[Saved data entries]
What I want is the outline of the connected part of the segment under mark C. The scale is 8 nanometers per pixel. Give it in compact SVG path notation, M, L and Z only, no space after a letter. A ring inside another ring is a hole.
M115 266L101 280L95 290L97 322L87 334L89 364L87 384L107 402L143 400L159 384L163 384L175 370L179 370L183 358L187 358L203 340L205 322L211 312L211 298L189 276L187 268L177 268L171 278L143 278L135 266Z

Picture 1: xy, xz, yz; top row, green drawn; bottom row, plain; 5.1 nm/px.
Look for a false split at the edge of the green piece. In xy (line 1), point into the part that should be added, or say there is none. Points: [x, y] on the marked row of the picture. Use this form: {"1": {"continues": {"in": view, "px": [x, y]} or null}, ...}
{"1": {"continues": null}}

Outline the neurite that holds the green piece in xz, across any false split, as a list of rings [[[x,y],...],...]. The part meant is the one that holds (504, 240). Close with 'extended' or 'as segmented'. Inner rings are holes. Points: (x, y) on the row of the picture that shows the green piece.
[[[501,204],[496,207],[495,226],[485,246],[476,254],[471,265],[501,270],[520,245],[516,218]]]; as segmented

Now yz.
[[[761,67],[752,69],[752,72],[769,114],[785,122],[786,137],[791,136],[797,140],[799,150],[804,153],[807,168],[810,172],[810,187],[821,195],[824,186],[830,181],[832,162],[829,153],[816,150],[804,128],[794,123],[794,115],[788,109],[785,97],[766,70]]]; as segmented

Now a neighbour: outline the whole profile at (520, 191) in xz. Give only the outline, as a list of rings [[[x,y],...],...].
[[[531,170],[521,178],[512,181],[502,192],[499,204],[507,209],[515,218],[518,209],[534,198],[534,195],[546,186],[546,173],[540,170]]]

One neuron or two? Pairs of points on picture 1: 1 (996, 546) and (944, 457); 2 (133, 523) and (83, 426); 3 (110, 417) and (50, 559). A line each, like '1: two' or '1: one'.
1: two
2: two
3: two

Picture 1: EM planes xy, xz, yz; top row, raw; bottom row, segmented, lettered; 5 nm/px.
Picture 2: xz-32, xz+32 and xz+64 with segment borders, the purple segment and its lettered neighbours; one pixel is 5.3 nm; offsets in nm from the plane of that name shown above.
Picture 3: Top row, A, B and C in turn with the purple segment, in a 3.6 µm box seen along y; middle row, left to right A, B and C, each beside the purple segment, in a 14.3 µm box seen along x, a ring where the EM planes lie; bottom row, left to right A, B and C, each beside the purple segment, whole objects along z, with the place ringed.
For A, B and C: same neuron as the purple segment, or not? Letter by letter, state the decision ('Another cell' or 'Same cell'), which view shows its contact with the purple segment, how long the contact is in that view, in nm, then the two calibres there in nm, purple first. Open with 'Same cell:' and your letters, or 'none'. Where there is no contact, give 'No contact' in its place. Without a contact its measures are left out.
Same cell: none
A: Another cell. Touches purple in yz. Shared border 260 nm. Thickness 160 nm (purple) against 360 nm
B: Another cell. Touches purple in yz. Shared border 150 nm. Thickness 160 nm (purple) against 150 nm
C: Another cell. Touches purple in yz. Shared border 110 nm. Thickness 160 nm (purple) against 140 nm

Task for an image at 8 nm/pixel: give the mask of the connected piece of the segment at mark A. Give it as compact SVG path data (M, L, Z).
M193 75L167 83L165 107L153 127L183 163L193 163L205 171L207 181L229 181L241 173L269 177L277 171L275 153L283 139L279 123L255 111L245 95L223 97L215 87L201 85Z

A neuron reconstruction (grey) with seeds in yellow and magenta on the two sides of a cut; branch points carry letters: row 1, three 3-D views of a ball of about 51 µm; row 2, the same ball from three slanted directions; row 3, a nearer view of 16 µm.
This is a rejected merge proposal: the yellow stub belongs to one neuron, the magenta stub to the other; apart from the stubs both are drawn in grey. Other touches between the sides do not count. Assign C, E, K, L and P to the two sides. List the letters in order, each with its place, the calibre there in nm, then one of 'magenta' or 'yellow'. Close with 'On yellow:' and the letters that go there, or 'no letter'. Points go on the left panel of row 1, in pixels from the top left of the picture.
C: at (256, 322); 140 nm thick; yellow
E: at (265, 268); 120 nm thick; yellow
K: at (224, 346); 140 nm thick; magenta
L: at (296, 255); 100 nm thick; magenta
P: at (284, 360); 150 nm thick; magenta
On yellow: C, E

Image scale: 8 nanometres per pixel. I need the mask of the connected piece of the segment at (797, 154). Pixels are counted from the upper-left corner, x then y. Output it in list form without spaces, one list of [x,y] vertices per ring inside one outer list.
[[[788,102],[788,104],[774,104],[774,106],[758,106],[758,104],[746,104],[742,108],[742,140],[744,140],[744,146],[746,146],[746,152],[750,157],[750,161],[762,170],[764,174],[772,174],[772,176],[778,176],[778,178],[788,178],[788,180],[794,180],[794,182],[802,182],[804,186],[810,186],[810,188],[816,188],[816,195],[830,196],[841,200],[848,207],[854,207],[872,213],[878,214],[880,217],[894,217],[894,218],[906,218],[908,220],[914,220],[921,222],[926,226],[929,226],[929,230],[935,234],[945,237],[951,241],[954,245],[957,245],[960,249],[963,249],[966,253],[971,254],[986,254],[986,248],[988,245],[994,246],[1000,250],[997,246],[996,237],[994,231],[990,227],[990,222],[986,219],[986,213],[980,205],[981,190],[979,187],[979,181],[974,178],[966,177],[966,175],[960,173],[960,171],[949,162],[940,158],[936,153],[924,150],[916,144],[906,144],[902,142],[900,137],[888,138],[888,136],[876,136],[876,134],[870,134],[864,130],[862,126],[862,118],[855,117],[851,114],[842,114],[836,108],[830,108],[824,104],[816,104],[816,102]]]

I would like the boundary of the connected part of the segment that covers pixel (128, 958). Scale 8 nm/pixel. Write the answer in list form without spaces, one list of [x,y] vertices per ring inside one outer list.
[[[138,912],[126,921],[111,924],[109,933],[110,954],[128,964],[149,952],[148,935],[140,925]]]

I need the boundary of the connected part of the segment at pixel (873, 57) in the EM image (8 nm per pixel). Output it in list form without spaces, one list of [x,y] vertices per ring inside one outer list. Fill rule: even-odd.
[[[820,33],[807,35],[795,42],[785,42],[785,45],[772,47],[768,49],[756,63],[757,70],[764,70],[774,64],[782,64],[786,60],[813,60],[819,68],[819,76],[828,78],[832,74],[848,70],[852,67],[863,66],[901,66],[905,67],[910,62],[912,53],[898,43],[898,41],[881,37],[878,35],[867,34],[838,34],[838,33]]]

• Your objective: Repeat the entries exactly as they appear.

• Response to the task:
What I want is the outline of the connected part of the segment under mark C. The scale is 8 nanometers per pixel. Give it in compact SVG path notation, M, L and Z only, no space after a letter. A ring inside another ring is a hole.
M115 266L101 280L95 290L97 322L87 334L89 364L87 384L107 402L143 400L159 384L163 384L175 370L179 370L183 358L187 358L203 340L205 322L211 312L211 298L189 276L187 268L177 268L171 278L143 278L135 266Z

Picture 1: xy, xz, yz; top row, green drawn; bottom row, plain; 5.1 nm/px.
Look for a false split at the edge of the green piece. In xy (line 1), point into the part that should be added, or say there is none. Points: [x, y] on the marked row of the picture. Use this form: {"1": {"continues": {"in": view, "px": [x, y]} or null}, ...}
{"1": {"continues": null}}

Outline the neurite that holds the green piece in xz, across any false split, as a list of rings [[[x,y],...],...]. The part meant is the one that holds (504, 240). Close with 'extended' or 'as segmented'. Inner rings are holes. Points: (x, y) on the row of the picture that shows the green piece.
[[[501,204],[496,207],[495,226],[485,246],[476,254],[471,265],[501,270],[520,245],[516,218]]]; as segmented

Now yz.
[[[761,67],[752,69],[752,72],[769,114],[785,122],[786,137],[791,136],[797,140],[799,150],[804,153],[807,168],[810,172],[810,187],[821,195],[824,186],[830,181],[832,162],[829,153],[816,150],[804,128],[794,123],[794,115],[788,109],[785,97],[766,70]]]; as segmented

Now a neighbour: outline the whole profile at (520, 191) in xz. Give only the outline, as a list of rings [[[x,y],...],...].
[[[531,170],[521,178],[512,181],[502,192],[499,204],[507,209],[515,218],[518,209],[534,198],[534,195],[546,186],[546,173],[540,170]]]

One neuron or two? Pairs of points on picture 1: 1 (996, 546) and (944, 457); 2 (133, 523) and (83, 426); 3 (110, 417) and (50, 559). A line each, like '1: two' or '1: one'.
1: two
2: two
3: two

Picture 1: EM planes xy, xz, yz; top row, raw; bottom row, segmented, lettered; 5 nm/px.
Picture 2: xz-32, xz+32 and xz+64 with segment borders, the purple segment and its lettered neighbours; one pixel is 5.3 nm; offsets in nm from the plane of that name shown above.
Picture 3: Top row, A, B and C in turn with the purple segment, in a 3.6 µm box seen along y; middle row, left to right A, B and C, each beside the purple segment, in a 14.3 µm box seen along x, a ring where the EM planes lie; bottom row, left to right A, B and C, each beside the purple segment, whole objects along z, with the place ringed.
For A, B and C: same neuron as the purple segment, or not? Letter by letter, state the decision ('Another cell' or 'Same cell'), which view shows its contact with the purple segment, how long the contact is in that view, in nm, then the two calibres there in nm, purple first. Open with 'Same cell:' and your letters, or 'none'. Where there is no contact, give 'No contact' in its place. Without a contact its measures are left out.
Same cell: none
A: Another cell. Touches purple in yz. Shared border 260 nm. Thickness 160 nm (purple) against 360 nm
B: Another cell. Touches purple in yz. Shared border 150 nm. Thickness 160 nm (purple) against 150 nm
C: Another cell. Touches purple in yz. Shared border 110 nm. Thickness 160 nm (purple) against 140 nm

Task for an image at 8 nm/pixel: give the mask of the connected piece of the segment at mark A. Give it as compact SVG path data (M, L, Z).
M193 75L167 83L165 107L153 127L183 163L193 163L205 171L207 181L229 181L241 173L269 177L277 171L275 153L283 139L279 123L255 111L245 95L223 97L215 87L201 85Z

A neuron reconstruction (grey) with seeds in yellow and magenta on the two sides of a cut; branch points carry letters: row 1, three 3-D views of a ball of about 51 µm; row 2, the same ball from three slanted directions; row 3, a nearer view of 16 µm.
This is a rejected merge proposal: the yellow stub belongs to one neuron, the magenta stub to the other; apart from the stubs both are drawn in grey. Other touches between the sides do not count. Assign C, E, K, L and P to the two sides. List the letters in order, each with its place, the calibre there in nm, then one of 'magenta' or 'yellow'. Close with 'On yellow:' and the letters that go there, or 'no letter'. Points go on the left panel of row 1, in pixels from the top left of the picture.
C: at (256, 322); 140 nm thick; yellow
E: at (265, 268); 120 nm thick; yellow
K: at (224, 346); 140 nm thick; magenta
L: at (296, 255); 100 nm thick; magenta
P: at (284, 360); 150 nm thick; magenta
On yellow: C, E

Image scale: 8 nanometres per pixel. I need the mask of the connected piece of the segment at (797, 154). Pixels are counted from the upper-left corner, x then y. Output it in list form without spaces, one list of [x,y] vertices per ring inside one outer list.
[[[788,102],[788,104],[774,104],[774,106],[758,106],[758,104],[746,104],[742,108],[742,140],[744,140],[744,146],[746,146],[746,152],[750,157],[750,161],[762,170],[764,174],[772,174],[772,176],[778,176],[778,178],[788,178],[788,180],[794,180],[794,182],[802,182],[804,186],[810,186],[810,188],[816,188],[816,195],[830,196],[841,200],[848,207],[854,207],[872,213],[878,214],[880,217],[894,217],[894,218],[906,218],[908,220],[914,220],[921,222],[926,226],[929,226],[929,230],[935,234],[945,237],[951,241],[954,245],[957,245],[960,249],[963,249],[966,253],[971,254],[986,254],[986,248],[988,245],[994,246],[1000,250],[997,246],[996,237],[994,231],[990,227],[990,222],[986,219],[986,213],[980,205],[981,190],[979,187],[979,181],[974,178],[966,177],[966,175],[960,173],[960,171],[949,162],[940,158],[936,153],[924,150],[916,144],[906,144],[902,142],[900,137],[888,138],[888,136],[876,136],[876,134],[870,134],[864,130],[862,126],[862,118],[855,117],[851,114],[842,114],[836,108],[830,108],[824,104],[816,104],[816,102]]]

I would like the boundary of the connected part of the segment that covers pixel (128, 958). Scale 8 nm/pixel. Write the answer in list form without spaces, one list of [x,y] vertices per ring inside one outer list.
[[[138,912],[126,921],[111,924],[109,933],[110,954],[128,964],[149,952],[148,935],[140,925]]]

I need the boundary of the connected part of the segment at pixel (873, 57) in the EM image (8 nm per pixel). Output it in list form without spaces, one list of [x,y] vertices per ring inside one outer list. Fill rule: even-odd.
[[[820,33],[807,35],[795,42],[785,42],[785,45],[772,47],[768,49],[756,63],[757,70],[764,70],[774,64],[782,64],[786,60],[813,60],[819,68],[819,76],[828,78],[832,74],[848,70],[852,67],[863,66],[901,66],[905,67],[910,62],[912,53],[898,43],[898,41],[881,37],[878,35],[867,34],[838,34],[838,33]]]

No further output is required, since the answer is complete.